Data records
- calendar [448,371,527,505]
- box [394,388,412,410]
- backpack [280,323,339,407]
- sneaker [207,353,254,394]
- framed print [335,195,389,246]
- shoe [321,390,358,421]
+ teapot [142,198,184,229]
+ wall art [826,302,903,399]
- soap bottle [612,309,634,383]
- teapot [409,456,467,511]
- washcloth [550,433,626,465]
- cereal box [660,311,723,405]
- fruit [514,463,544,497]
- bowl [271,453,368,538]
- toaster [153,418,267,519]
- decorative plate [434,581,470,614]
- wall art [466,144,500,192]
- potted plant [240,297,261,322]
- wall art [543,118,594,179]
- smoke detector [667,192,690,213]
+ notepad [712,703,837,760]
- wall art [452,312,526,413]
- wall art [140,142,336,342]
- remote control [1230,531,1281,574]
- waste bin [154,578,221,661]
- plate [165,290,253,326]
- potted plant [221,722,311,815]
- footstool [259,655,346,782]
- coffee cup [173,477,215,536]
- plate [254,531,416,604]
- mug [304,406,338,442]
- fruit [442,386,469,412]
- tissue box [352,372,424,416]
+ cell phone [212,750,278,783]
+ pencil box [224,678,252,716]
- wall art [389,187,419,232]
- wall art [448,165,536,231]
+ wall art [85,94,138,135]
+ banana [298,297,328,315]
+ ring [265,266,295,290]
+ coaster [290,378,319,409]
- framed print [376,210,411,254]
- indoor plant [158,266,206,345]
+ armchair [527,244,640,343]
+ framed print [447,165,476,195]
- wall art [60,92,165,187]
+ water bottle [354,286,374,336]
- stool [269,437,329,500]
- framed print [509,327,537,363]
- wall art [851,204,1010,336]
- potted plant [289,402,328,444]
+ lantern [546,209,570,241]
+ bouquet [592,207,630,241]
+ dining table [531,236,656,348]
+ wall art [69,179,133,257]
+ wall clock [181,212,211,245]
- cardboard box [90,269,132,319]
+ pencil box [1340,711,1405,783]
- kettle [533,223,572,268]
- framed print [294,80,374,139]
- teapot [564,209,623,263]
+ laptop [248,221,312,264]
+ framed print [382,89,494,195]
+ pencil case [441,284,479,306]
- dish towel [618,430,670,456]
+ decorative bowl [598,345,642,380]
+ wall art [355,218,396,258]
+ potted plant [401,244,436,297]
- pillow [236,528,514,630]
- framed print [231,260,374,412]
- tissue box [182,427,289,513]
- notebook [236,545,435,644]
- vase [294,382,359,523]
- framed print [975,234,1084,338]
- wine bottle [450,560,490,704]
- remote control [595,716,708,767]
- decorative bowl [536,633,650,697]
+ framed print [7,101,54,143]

Problem statement
Filter the lines above so that only those with the string "potted" remain, then copy them.

Exercise solution
- potted plant [240,297,261,322]
- potted plant [221,722,311,815]
- potted plant [289,402,328,444]
+ potted plant [401,244,436,297]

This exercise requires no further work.